The Paleo (Paleolithic) diet was added to the U.S. News & World Report diet ranking list for the first time this year, coming in at No. 24 in the Best Diets Overall category. Indian Country Today Media Network has reported on the Paleo Diet, also referred to as the hunter-gatherer diet. David Bender, Lakota, explains in the article “Native Family Turns to Its Roots to Combat Poor Health and Food Addiction,” how the Paleo Diet helped his family combat food addiction, obesity and diabetes.
Bender shares his former struggle with overeating sugar and grains and why the Paleo diet makes sense: “I was addicted to sugar and intolerant to gluten. The cravings were horrendous but I was oblivious. Sugar and gluten are two very unnatural compounds, but a major part of the ‘Neolithic diet,’ which is grain-based and believed to be best suited for animals. This diet has been in existence since farming began in Europe 10,000 years ago. By comparison, the hunter-gatherer diet—the ‘Paleolithic diet’—has been in existence since the dawn of man.”

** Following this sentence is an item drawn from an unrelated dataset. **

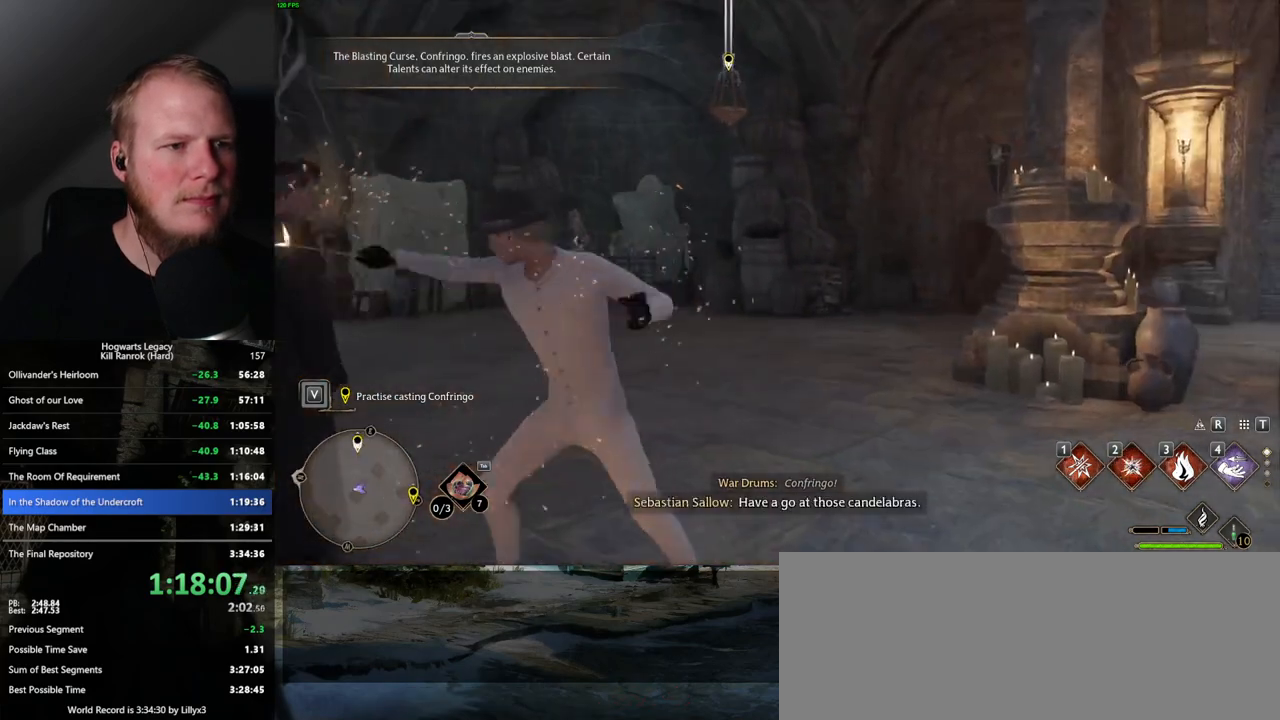
{"keys": [], "mouse": [], "events": [[67, "2", "up"]]}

The Paleo Diet is “based on the simple understanding that the best human diet is the one to which we are best genetically adapted,” according to the paleodiet.com. The diet promotes eating the foods our ancestors ate prior to the Agricultural Revolution. Vegetables, lean meats, seafood and some fruits are the heart of the diet, which excludes dairy products, grains and sugars. There is also an emphasis on going gluten-free.
The U.S. News and World Report’s panel experts knocked the Paleo Diet for feasibility in modern times. “A true Paleo diet might be a great option: very lean, pure meats, lots of wild plants,” one expert commented—quickly noting, however, that following such a regimen in modern-day society would be a difficult feat.

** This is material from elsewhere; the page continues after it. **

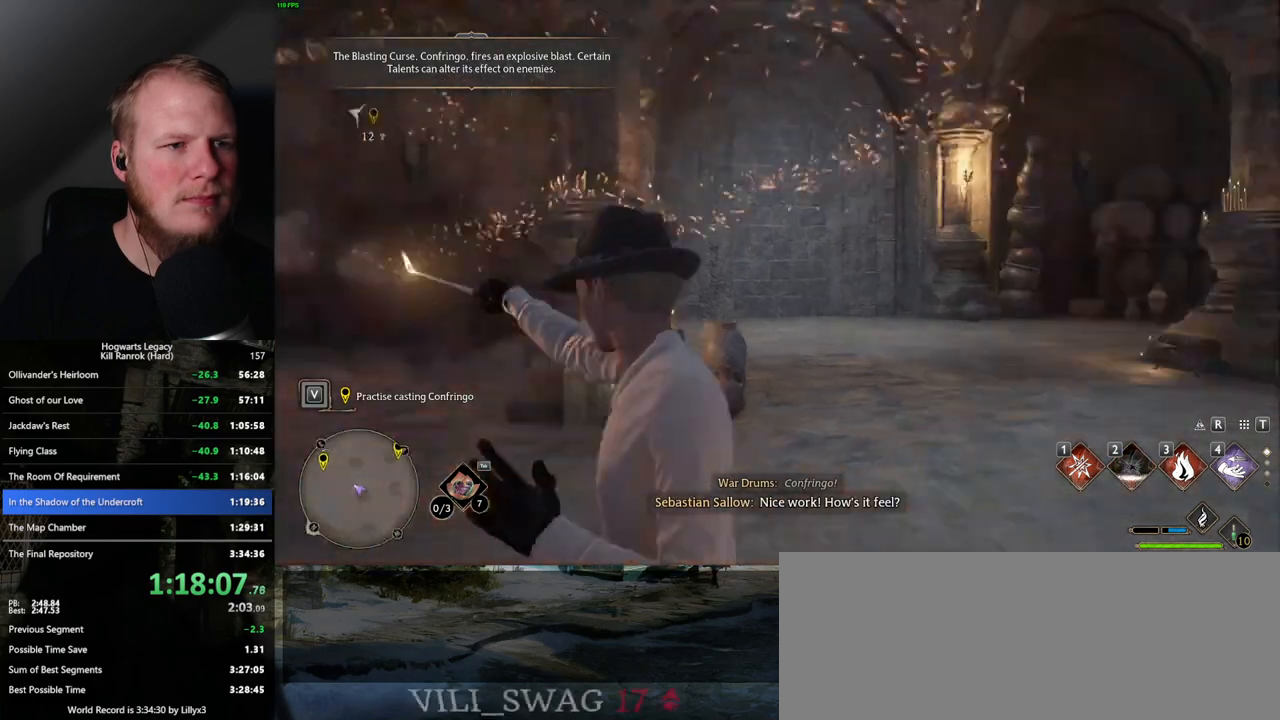
{"keys": [], "mouse": [], "events": [[134, "2", "down"], [284, "2", "up"]]}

But Bender’s testimonial shares why transitioning to the Paleo Diet is a challenge but worth the rewards you reap for a lifetime.
Choosing the Right Diet for You
Balance and a healthy variety of produce and lean protein are key to all diets, but many nutritionists stress that diet longevity is the most important aspect of staying healthy. Hence it is important to choose a diet plan that fits your food preferences and lifestyle and one you can stick with.
“It’s not just about counting calories, but the quality of calories you consume,” Leslie Bettencourt, a registered dietician at the Sacred Heart Surgical Weight Loss Center, told pnj.com. “Food is a powerful thing. It can do wonderful things for our health, or be a contributing factor in less desirable outcomes.”